Hidden Lake
Photo by Ireland Headrick
During my first Montana summer, a season in which snowfall and seventy-degree temperatures can occur less than a week apart, I drove three hours north from Missoula to West Glacier to hike the Hidden Lake Trail. It was the first of July. I wore an old T-shirt and older running shoes, stretchy pink pants and a yellow drawstring backpack with a single item—bear spray—inside.
On the way up to the overlook, as I stomped and stumbled like a big, delighted baby through the patches of snow, it had not yet occurred to me how difficult it would be to make a new life out West. I had started over before, moving as a teenager from Tennessee to North Carolina, moving as an adult from DC to Brooklyn. But this landscape was a new one, with a vastness and an aridity foreign to me. I had a New York license and Carolina plates. I had never heard of Wallace Stegner or corner crossing.

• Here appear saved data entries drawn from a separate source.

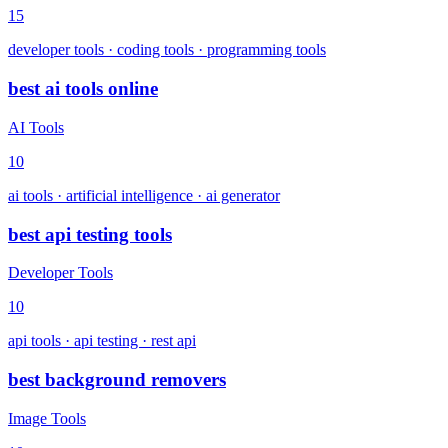
15
developer tools · coding tools · programming tools
best ai tools online
AI Tools
10
ai tools · artificial intelligence · ai generator
best api testing tools
Developer Tools
10
api tools · api testing · rest api
best background removers
Image Tools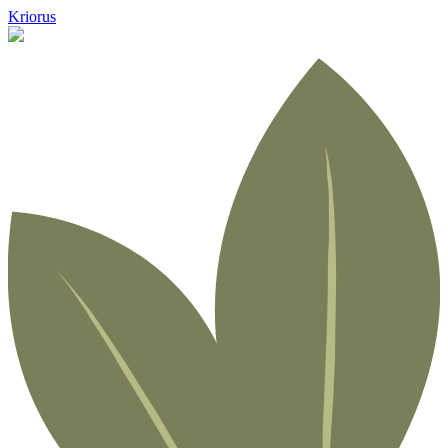
Kriorus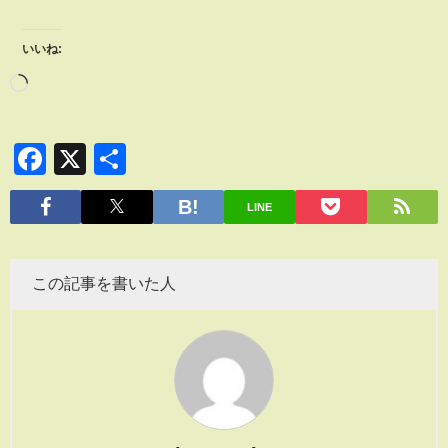
いいね:
Facebook
X
共
有
LINE
この記事を書いた人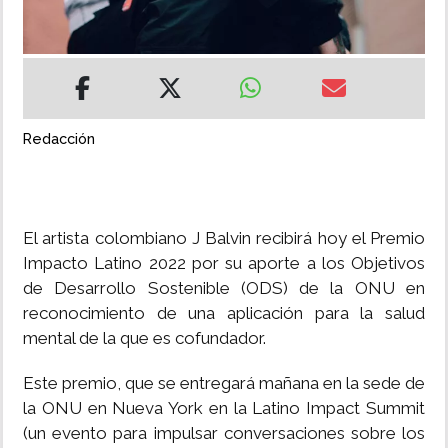
INSÓLITAS
MULTIMEDIA
Redacción
IMPRESO
El artista colombiano J Balvin recibirá hoy el Premio
Impacto Latino 2022 por su aporte a los Objetivos
de Desarrollo Sostenible (ODS) de la ONU en
reconocimiento de una aplicación para la salud
mental de la que es cofundador.
Este premio, que se entregará mañana en la sede de
la ONU en Nueva York en la Latino Impact Summit
(un evento para impulsar conversaciones sobre los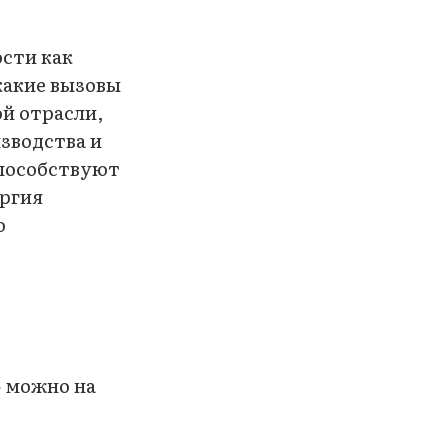
ости как
какие вызовы
й отрасли,
зводства и
способствуют
ергия
ю
 можно на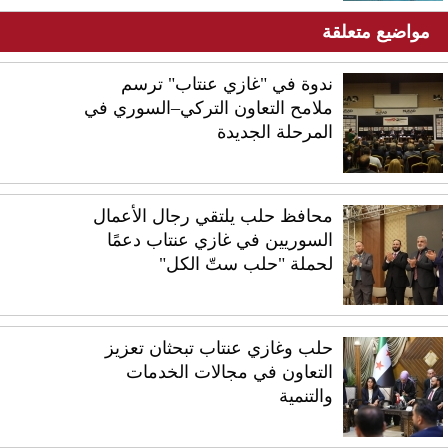
مواضيع متعلقة
ندوة في "غازي عنتاب" ترسم
ملامح التعاون التركي–السوري في
المرحلة الجديدة
محافظ حلب يلتقي رجال الأعمال
السوريين في غازي عنتاب دعمًا
لحملة "حلب ستّ الكل"
حلب وغازي عنتاب تبحثان تعزيز
التعاون في مجالات الخدمات
والتنمية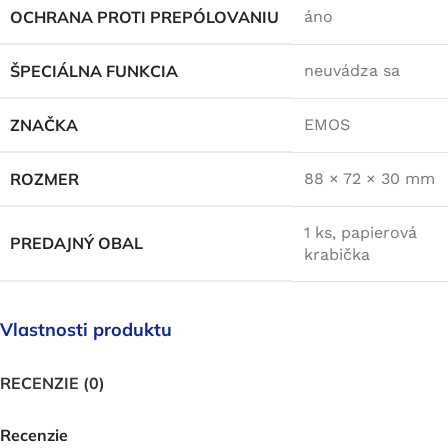
OCHRANA PROTI PREPÓLOVANIU
áno
ŠPECIÁLNA FUNKCIA
neuvádza sa
ZNAČKA
EMOS
ROZMER
88 × 72 × 30 mm
1 ks, papierová
PREDAJNÝ OBAL
krabička
Vlastnosti produktu
RECENZIE (0)
Recenzie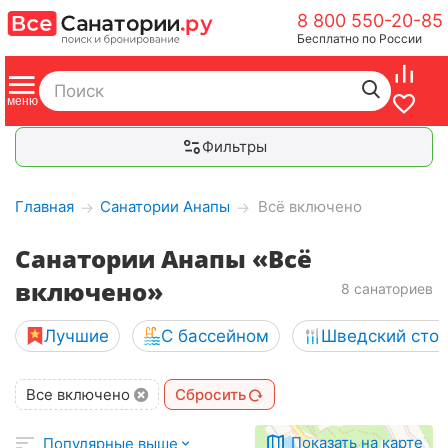
8 800 550-20-85
Бесплатно по России
Фильтры
Главная
Санатории Анапы
Всё включено
→
→
Санатории Анапы «Всё
включено»
8 санаториев
Лучшие
С бассейном
Шведский сто
Все включено
Сбросить
Показать на карте
Популярные выше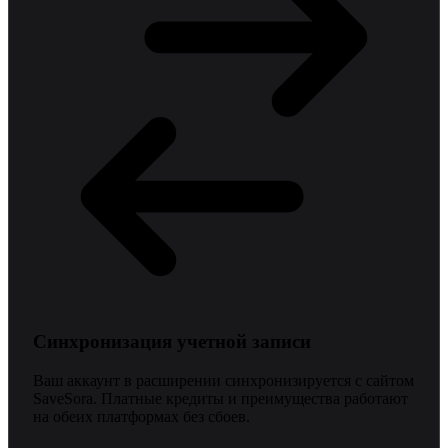
Синхронизация учетной записи
Ваш аккаунт в расширении синхронизируется с сайтом
SaveSora. Платные кредиты и преимущества работают
на обеих платформах без сбоев.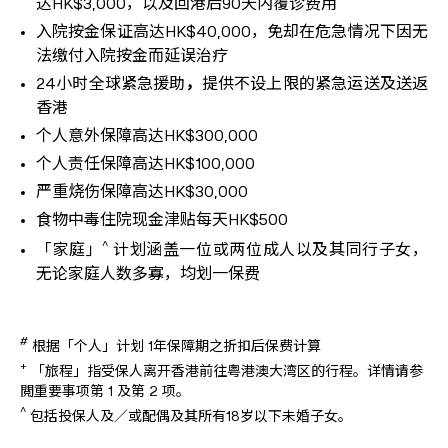
达HK$3,000，以及回港后90天内覆诊费用
入院按金保证高达HK$40,000，免却在危急情况下因无
法缴付入院按金而延误治疗
24小时全球紧急援助
，
提供不设上限的紧急运送及送返
香港
个人意外保障高达HK$300,000
个人责任保障高达HK$100,000
严重烧伤保障高达HK$30,000
食物中毒住院现金津贴每天HK$500
^
「家庭」
计划涵盖一位或两位成人以及其同行子女，
无论家庭人数多寡，均划一保费
#
根据「个人」计划 1年保障期之折扣后保费计算
+
「旅程」指受保人离开香港前往粤港澳大湾区的行程。详情请参
閲重要事项第 1 及第 2 项。
^
包括投保人及／或配偶及其所有18岁以下未婚子女。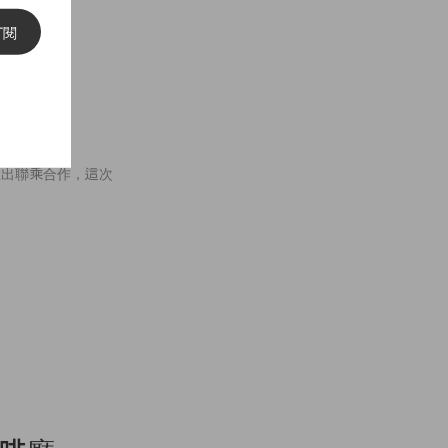
訂閱
年，與
特別版
單位推出聯乘合作，這次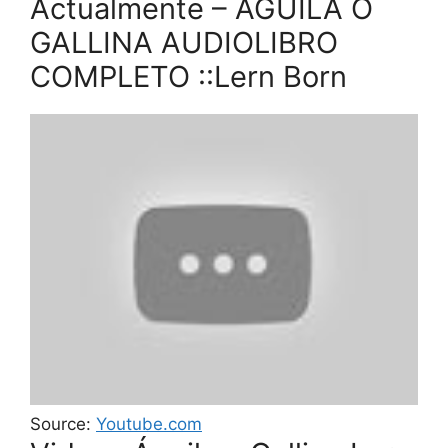
Actualmente – AGUILA O
GALLINA AUDIOLIBRO
COMPLETO ::Lern Born
Source:
Youtube.com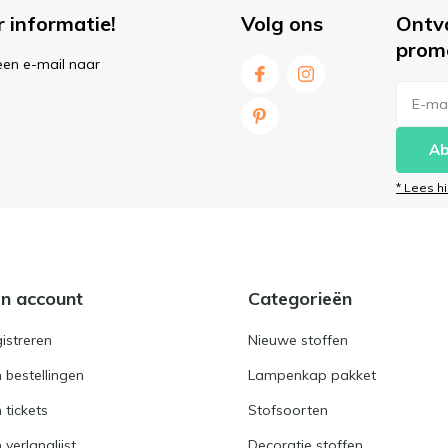
r informatie!
Volg ons
Ontv
prom
een e-mail naar
Ab
* Lees h
jn account
Categorieën
istreren
Nieuwe stoffen
n bestellingen
Lampenkap pakket
n tickets
Stofsoorten
 verlanglijst
Decoratie stoffen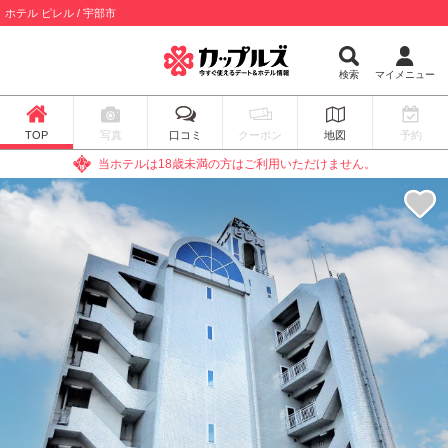
ホテル ピレル / 宇部市
検索
マイメニュー
TOP
写真
口コミ
クーポン
地図
予約
当ホテルは18歳未満の方はご利用いただけません。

But there on the trail my task was twofold, and simple: I marveled at the crackle of ice underneath my spongy sneakers, and I wondered if my exposed arms would burn. When I finally made it to the overlook, I spotted a mountain goat with gnarly tufts of white fur and two dark, elegant horns. I met its neutral gaze and was pleased. Between us there was no conflict, no bid for connection. We simply stood in the warm sun between snowfalls, looking at one another.